Michael Taft: The Minister for Finance when announcing his €4 billion spending cuts in the last budget, stated confidently:
‘Further corrections will be needed in the coming years, but none as big as today’s. . . A Cheann Comhairle, the worst is over.’
Well, the worst has gotten worster. We are now told we will need another €4 billion or €5 billion in ‘adjustment’ (read: contraction) on top of the €7.5 billion the Government intends. We are told the reason for this is that growth projections are lower. Nobody has copped it that deflationary policies themselves are suppressing growth, the main reason why we known apparently need . . more deflationary policies. But won’t more deflationary policies produce ever lower growth which in turn will maintain unsustainably high levels of deficit? Silence all around.
Let’s be clear: the issue is not the balance between spending cuts and tax increases. The issue is the deflationary model itself. As long as policy is determined within the parameters of that model, it will fail to repair the public finances.
Using the ESRI fiscal multipliers and their growth rates contained in their Recovery Scenarios Update, let’s see where additional contraction will get us. These figures are provisional insofar as there is some extrapolation and, therefore, are intended to be indicative only. But they show the scale of the failure that is the deflationary model.

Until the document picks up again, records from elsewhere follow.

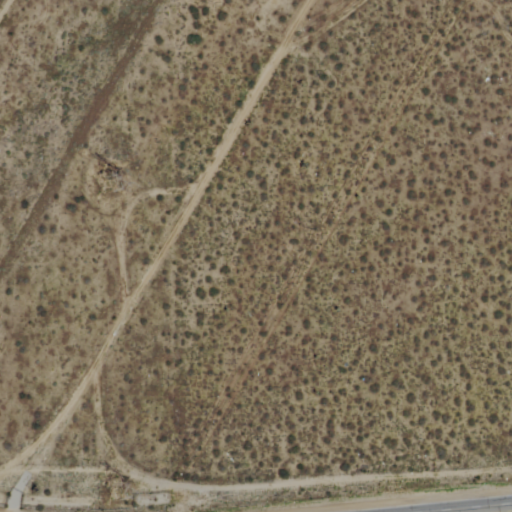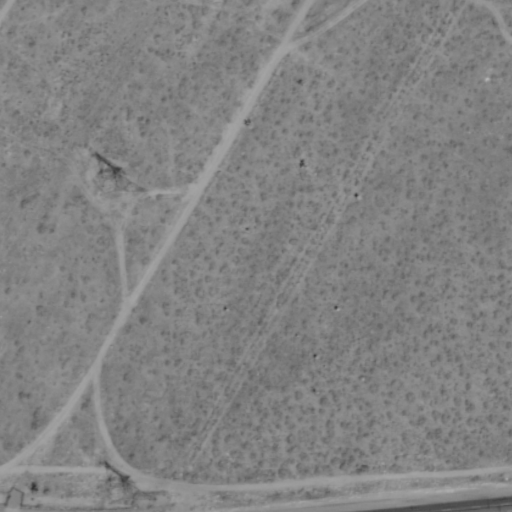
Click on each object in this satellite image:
power tower: (117, 175)
road: (158, 256)
power tower: (126, 498)
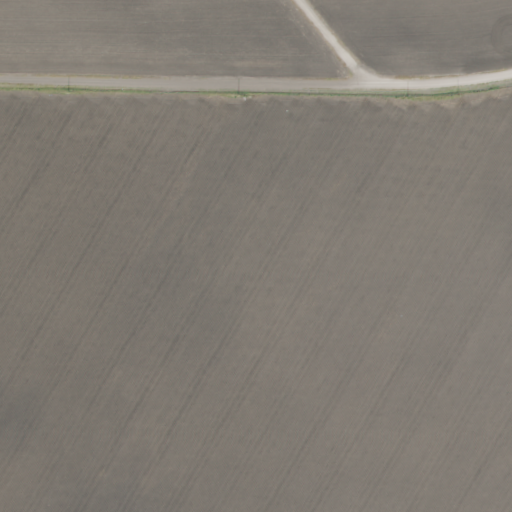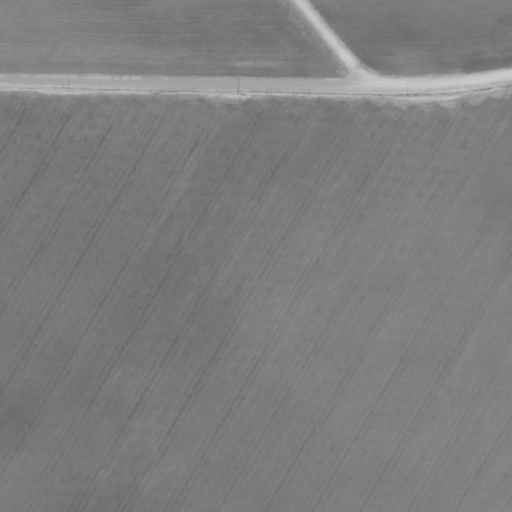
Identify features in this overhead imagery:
road: (256, 90)
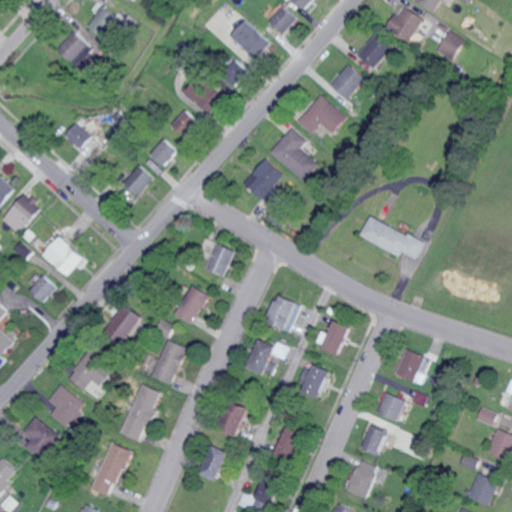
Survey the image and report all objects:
building: (135, 0)
building: (305, 3)
building: (430, 4)
building: (283, 18)
building: (107, 23)
building: (406, 23)
road: (24, 29)
building: (253, 39)
building: (452, 43)
building: (374, 52)
building: (81, 53)
building: (236, 73)
building: (349, 83)
building: (203, 94)
building: (324, 116)
building: (188, 122)
building: (81, 135)
building: (167, 151)
building: (298, 156)
building: (268, 176)
building: (140, 177)
road: (70, 186)
building: (5, 189)
road: (179, 205)
building: (24, 212)
building: (280, 216)
building: (394, 237)
park: (475, 241)
building: (66, 255)
building: (224, 258)
road: (343, 286)
building: (46, 288)
building: (196, 303)
building: (288, 311)
building: (130, 321)
building: (171, 327)
building: (5, 336)
building: (338, 336)
building: (271, 354)
building: (175, 360)
building: (414, 365)
building: (95, 374)
road: (213, 378)
building: (317, 378)
road: (281, 396)
building: (71, 404)
building: (395, 405)
road: (348, 410)
building: (145, 411)
building: (490, 415)
building: (238, 418)
building: (45, 437)
building: (378, 438)
building: (293, 442)
building: (504, 444)
building: (473, 461)
building: (218, 462)
building: (116, 468)
building: (7, 475)
building: (367, 478)
building: (488, 488)
building: (14, 502)
building: (95, 508)
building: (346, 508)
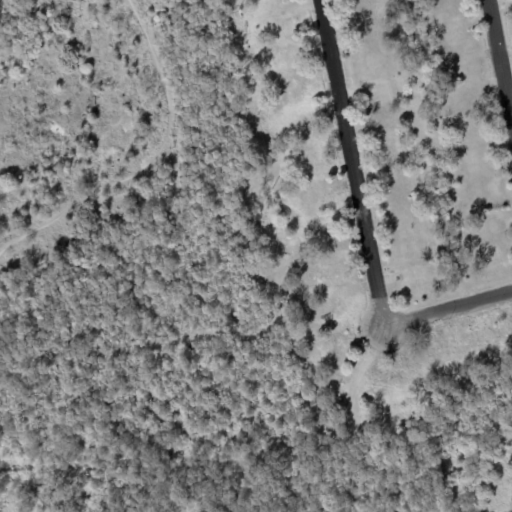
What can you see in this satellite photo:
road: (500, 61)
road: (351, 163)
road: (148, 164)
park: (393, 184)
road: (447, 309)
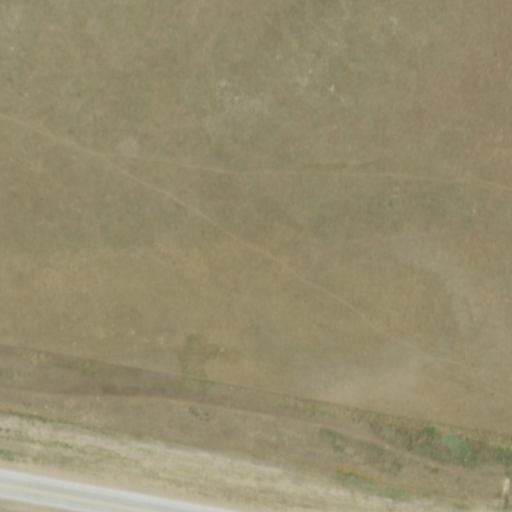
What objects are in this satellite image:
road: (76, 497)
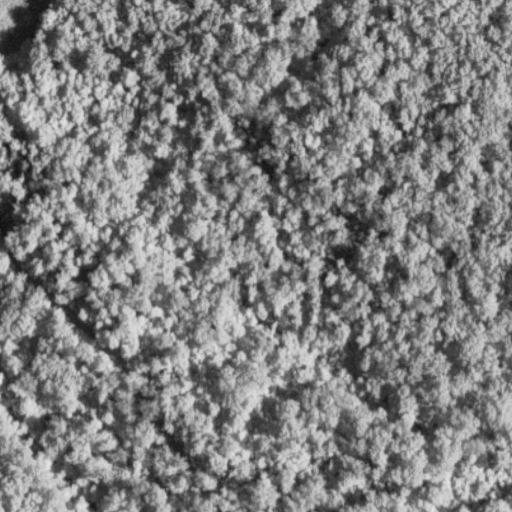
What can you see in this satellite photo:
road: (121, 366)
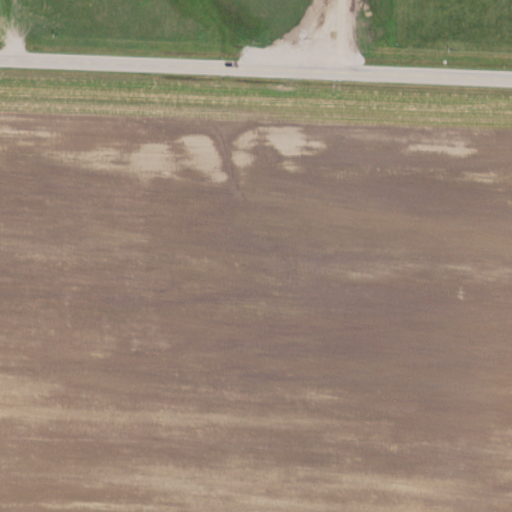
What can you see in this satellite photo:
road: (255, 68)
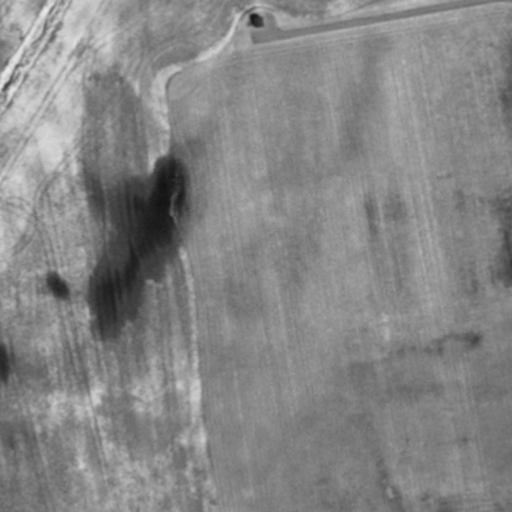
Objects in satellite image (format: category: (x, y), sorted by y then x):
road: (367, 19)
airport: (256, 256)
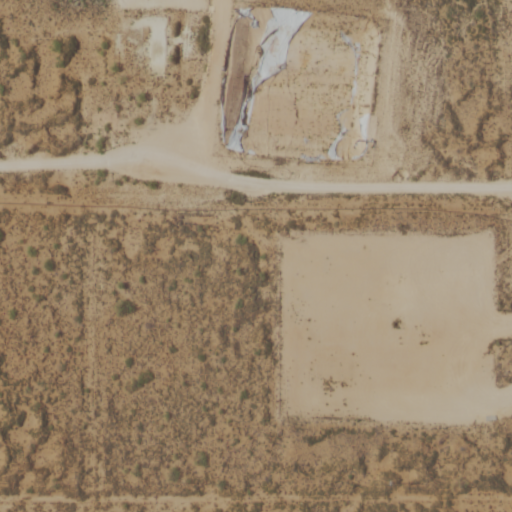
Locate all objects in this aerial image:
road: (219, 93)
road: (255, 189)
road: (409, 348)
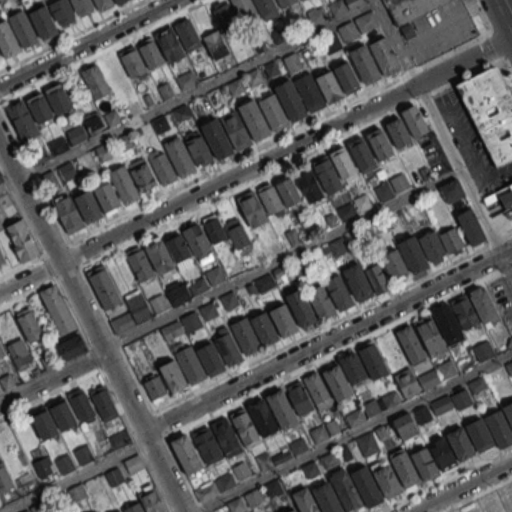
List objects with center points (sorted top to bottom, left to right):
building: (302, 0)
building: (121, 1)
building: (352, 2)
building: (288, 3)
building: (105, 4)
building: (286, 4)
building: (82, 6)
building: (409, 8)
building: (246, 9)
building: (268, 9)
road: (507, 9)
building: (254, 10)
building: (62, 12)
building: (225, 15)
building: (316, 15)
building: (45, 21)
building: (42, 22)
building: (357, 26)
building: (407, 31)
building: (15, 34)
building: (279, 35)
building: (178, 39)
building: (8, 40)
road: (56, 42)
building: (330, 43)
road: (88, 44)
building: (171, 44)
building: (216, 44)
road: (488, 45)
building: (150, 52)
building: (384, 55)
building: (134, 61)
building: (132, 62)
building: (292, 62)
building: (366, 63)
building: (364, 64)
building: (346, 76)
building: (254, 77)
building: (186, 80)
building: (95, 81)
building: (96, 81)
road: (35, 86)
building: (236, 86)
building: (329, 86)
road: (188, 94)
building: (291, 100)
building: (293, 100)
building: (38, 110)
building: (492, 117)
building: (24, 120)
building: (256, 120)
building: (414, 120)
building: (161, 123)
building: (94, 125)
building: (398, 132)
building: (76, 134)
road: (444, 136)
building: (219, 138)
building: (209, 142)
building: (379, 143)
road: (263, 144)
building: (58, 145)
building: (382, 146)
building: (104, 151)
building: (361, 153)
building: (364, 155)
building: (38, 156)
building: (181, 156)
road: (256, 164)
building: (345, 164)
building: (164, 169)
building: (66, 171)
building: (328, 174)
building: (143, 175)
building: (49, 179)
building: (401, 183)
building: (124, 184)
building: (126, 184)
building: (308, 184)
building: (391, 187)
building: (287, 190)
building: (451, 190)
building: (386, 191)
building: (106, 195)
building: (270, 199)
road: (217, 200)
building: (363, 203)
building: (87, 205)
building: (90, 206)
building: (254, 209)
road: (21, 210)
building: (252, 211)
building: (68, 213)
building: (70, 213)
building: (348, 213)
building: (470, 225)
building: (213, 227)
building: (239, 235)
building: (197, 239)
building: (22, 241)
building: (339, 247)
building: (178, 250)
road: (74, 254)
building: (161, 256)
building: (1, 258)
road: (34, 259)
road: (283, 259)
building: (139, 264)
building: (394, 264)
building: (215, 275)
building: (216, 276)
building: (365, 280)
building: (264, 283)
building: (103, 286)
building: (198, 286)
building: (105, 287)
building: (338, 292)
building: (180, 293)
building: (340, 293)
road: (64, 297)
building: (231, 300)
building: (321, 301)
building: (158, 303)
building: (485, 304)
building: (301, 308)
building: (57, 309)
building: (302, 309)
building: (59, 310)
building: (132, 312)
building: (210, 312)
building: (465, 313)
building: (466, 313)
building: (283, 319)
building: (285, 321)
building: (193, 322)
building: (448, 322)
building: (124, 323)
building: (28, 324)
road: (92, 324)
building: (181, 325)
building: (263, 327)
building: (265, 329)
road: (319, 329)
building: (431, 334)
building: (430, 335)
building: (245, 336)
building: (246, 336)
road: (328, 343)
building: (410, 343)
building: (411, 343)
building: (229, 347)
building: (70, 348)
building: (483, 350)
building: (2, 351)
building: (2, 351)
building: (18, 354)
building: (213, 360)
building: (372, 360)
building: (48, 361)
building: (200, 361)
building: (374, 362)
building: (193, 366)
building: (509, 367)
building: (354, 368)
road: (301, 369)
building: (446, 369)
building: (344, 375)
building: (174, 376)
road: (53, 378)
building: (429, 378)
building: (7, 382)
building: (407, 382)
building: (338, 383)
building: (154, 386)
building: (318, 389)
building: (0, 390)
building: (1, 390)
building: (317, 390)
road: (110, 391)
building: (299, 397)
building: (390, 398)
building: (390, 398)
building: (301, 399)
building: (104, 401)
building: (103, 403)
building: (83, 404)
building: (81, 405)
building: (281, 407)
building: (371, 407)
building: (371, 407)
building: (508, 412)
building: (64, 413)
building: (422, 414)
building: (354, 417)
building: (355, 417)
building: (263, 418)
building: (264, 418)
building: (45, 422)
building: (405, 425)
building: (245, 426)
building: (405, 426)
building: (499, 428)
road: (354, 432)
building: (318, 433)
building: (319, 433)
building: (479, 434)
building: (474, 436)
building: (228, 438)
building: (119, 439)
building: (217, 441)
building: (460, 443)
building: (367, 444)
building: (281, 453)
building: (186, 454)
building: (188, 454)
building: (442, 454)
building: (85, 455)
building: (329, 459)
building: (424, 462)
building: (424, 462)
building: (134, 463)
building: (135, 464)
building: (66, 465)
building: (43, 466)
building: (404, 468)
building: (404, 470)
building: (241, 471)
building: (115, 476)
building: (5, 477)
road: (77, 477)
building: (385, 478)
road: (444, 478)
building: (5, 479)
building: (387, 481)
building: (215, 486)
building: (272, 487)
building: (368, 487)
road: (462, 487)
building: (346, 490)
building: (77, 492)
building: (340, 492)
road: (477, 495)
building: (327, 498)
building: (153, 500)
building: (245, 500)
building: (305, 500)
building: (146, 501)
building: (136, 508)
building: (291, 509)
building: (289, 510)
building: (120, 511)
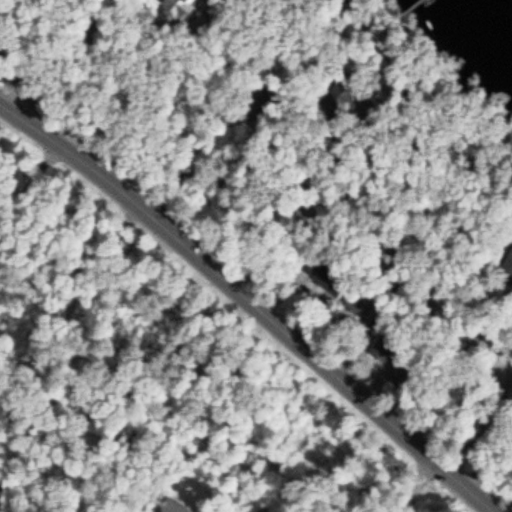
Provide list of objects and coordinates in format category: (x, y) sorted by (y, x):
building: (2, 7)
road: (77, 66)
road: (222, 153)
road: (23, 177)
road: (226, 281)
road: (482, 426)
road: (415, 486)
road: (36, 487)
road: (467, 492)
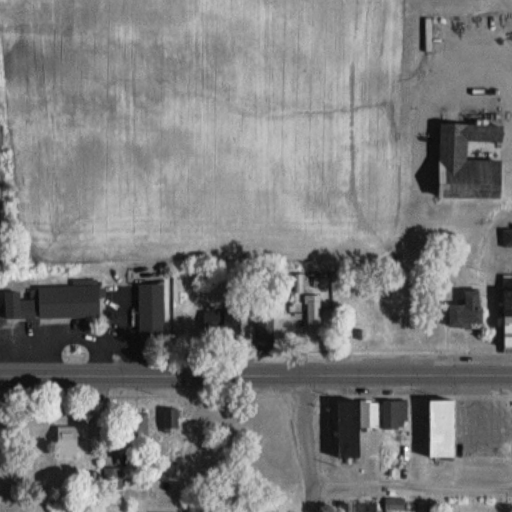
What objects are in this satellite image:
building: (472, 159)
building: (470, 160)
building: (507, 235)
building: (507, 237)
road: (492, 239)
road: (492, 272)
building: (69, 299)
building: (68, 300)
building: (17, 302)
building: (152, 303)
building: (314, 309)
building: (467, 309)
building: (507, 309)
building: (468, 310)
building: (222, 321)
building: (265, 330)
road: (256, 375)
building: (370, 412)
building: (396, 413)
building: (374, 414)
building: (394, 414)
building: (137, 423)
building: (445, 426)
parking lot: (486, 426)
building: (350, 427)
building: (350, 428)
building: (443, 428)
road: (303, 443)
building: (67, 444)
building: (3, 449)
building: (112, 477)
road: (411, 484)
building: (393, 503)
building: (361, 507)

The ESRI was the first to signal that the Government’s strategy will fail. The €7.5 billion would not only fail to reach Maastricht compliance by 2014, it would fail to do so by 2020. As a percentage of GDP, (with an additional €1.5 billion added due to increased interest payments and revising growth downwards by a third, which seems to be consensus projection) this is what the deficit would look like:
As can be seen, even with an additional contraction of €4 billion, on top of the current €7.5 billion, public finances cannot be brought into Maastricht compliance by 2020. It would flat-line between -4 and -5 percent. And each additional €1 billion contraction would only lower the deficit by between -0.1 and -0.2 percent.
However, there are problems with even these projections. The ESRI model assumes an interest rate risk premium of 2 percent. We are now double that position. With projections showing that even with additional contraction, we won’t repair public finances we should expect that risk premium to remain high (that is, if we are still in the market).
Nor does the above take account of the probability that growth and deficit-reduction are reacting to the deflationary impact on the GNP (where most tax revenue is generated) – an impact which is 20 percent to 30 percent more negative than on GDP. If we tried to factor that in, we’d flat-lining at above -6 percent or so.
Nor does it include the extra interest payments arising from higher deficits. With additional fiscal contraction we’d still be adding €10 billion to €15 billion on our overall debt by 2105, putting cumulative pressure on the deficit.
And what it doesn’t take into account the spectre of what can be described as a deflationary cascade.
Something darker may be hiding in the Government’s fiscal cupboard. Michael Burke referred to this when highlighting the findings of the IMF. In short, for economies that have hit an interest rate floor and where other countries are pursuing fiscal consolidation, a 1 percent budgetary contraction could produce a decline in the GDP of 2 percent.
To put this in perspective, current policies are closely following the rule of thumb – a 1 percent contraction is producing a fall of 1 percent in GDP (marginally more). However, if we start entering more sustained deflation, we could really be in trouble. Even if the IMF is only half right (I emphasise half right), we could find ourselves in this ugly situation:
The deficit would fall to only –8 to -9 percent of GDP by 2014 and then flat-line for the rest of the decade.
The more we engage in fiscal contraction, the more we would be entrenching high deficits in the economy. The economy would literally be spinning its wheels with all the consequences this would have for unemployment, growth, debt and interest payments.
Additional fiscal contraction will not repair public finances but will drive the debt ever upwards (the ESRI already estimates the debt to be 130 percent of GNP by 2015 on current policies, but that’s not even counting the additional Anglo-Irish/INWB bail-out which will add another €10 billion minimum to that debt pile).
If we accept the fiscal contraction coming down the line and content ourselves to debating the relationship between spending cuts and tax increases, then we will be debating on the Titanic. For the real problem is not how much cuts or taxes, but the Government’s deflationary model itself. It can’t change direction.
And we’re heading for a big iceberg.